I don’t want to achieve immortality through my work… I want to achieve it through not dying.
– Woody Allen
Why do we create?
Does it drive us? Does it quench our thirst for adventure? Does it feed our desire to feel and express? Does it help in emotional recovery and act as a calming tool? Of course it does. It can be as simple and profound as that.
However, for those of us who have been creating for a long time, ceaselessly, seriously, the art we create may call for attention. Eventually, the hard work [for professional artists, writers etc.] wants to be acknowledged, noticed, appreciated, even praised.

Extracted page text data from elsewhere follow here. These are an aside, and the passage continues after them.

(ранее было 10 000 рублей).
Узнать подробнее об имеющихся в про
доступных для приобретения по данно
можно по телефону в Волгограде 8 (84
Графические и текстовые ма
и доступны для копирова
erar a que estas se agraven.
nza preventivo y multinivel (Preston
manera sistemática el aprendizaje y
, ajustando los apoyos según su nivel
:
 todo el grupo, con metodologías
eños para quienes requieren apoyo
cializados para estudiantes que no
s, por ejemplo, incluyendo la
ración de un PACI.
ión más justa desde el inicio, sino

Art, for many, comes with reassurance that they’re worthy of appreciation. It can begin with a single uplifting remark dismissing your momentary doubt. It turns into a yearning to feel that moment of giddiness, knowing you can move someone through your work. To discover that many people, beyond obliged family, social circle, and even strangers, can be moved would be reassurance that your work was significant, meritful and strong enough to make a difference.
And if it doesn’t stop there. The desire to leave a mark on the world thrives evermore. We may realize that that the intention is not just to make a difference – not just that you want to be remembered for that change, but that maybe.. you want to be remembered.

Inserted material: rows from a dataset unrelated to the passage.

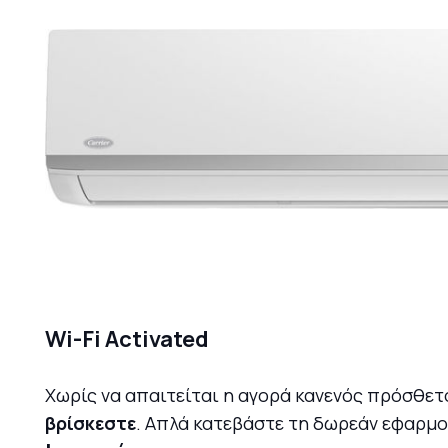
Wi-Fi Activated
Χωρίς να απαιτείται η αγορά κανενός πρόσθετ
βρίσκεστε
. Απλά κατεβάστε τη δωρεάν εφαρμογή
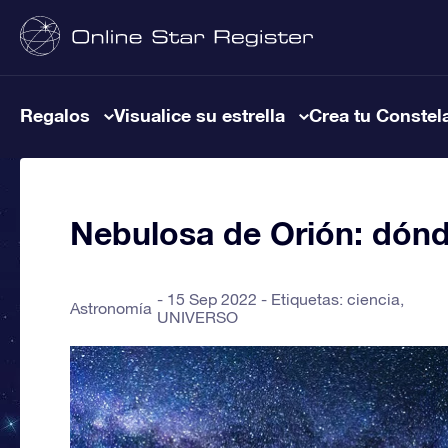
Regalos
Visualice su estrella
Crea tu Constel
Nebulosa de Orión: dónd
15 Sep 2022 - Etiquetas:
ciencia
,
Astronomía
UNIVERSO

Some may have chosen not to think about death, while some choose to embrace it for its inevitability. Some have chosen to defy it – by creating. In Ernest Becker’s ‘The Denial of Death’, he idealizes the ‘creative solution’ wherein we cope with the thought of death both subconsciously and consciously through the arts.
If we can’t live forever, we will strive to create because even if our physical bodies can no longer exist, at least our imagination will.
From the vast number of sketches and paintings hanging on museum walls, to the idolised poetry and prose written, the curious number of musical and film productions, we strive to create as much as we can, and influence as much as we can.
Are we convinced that if we do, eventually one of those many will make a mark?
Van Gogh made 900 paintings and 1100 drawings; Charles Dickens wrote 15 novels, five novellas, hundreds of short stories; and Michael Jackson has made 217 songs as a solo artist.
Is it because we hold on to the idea that those are the ones that survive over time? Is the art we make death defying? Is it death denying? It carries a piece of who we are, and thereby if it survives then we survive -not in flesh, but in what we stood for.
Our stories are then passed down, from generation to generation, in textbooks and classroom lectures. Is that why we create? Even if our paintings lie in a dusty corner of the house attic, are they a presence people cannot avoid? By looking at your work on a wall long after you’re gone, does it communicate a piece of your soul?
Our work lives on as immortal while we, mere mortals, hope it never dies. Is art, in a sense, death defying to you?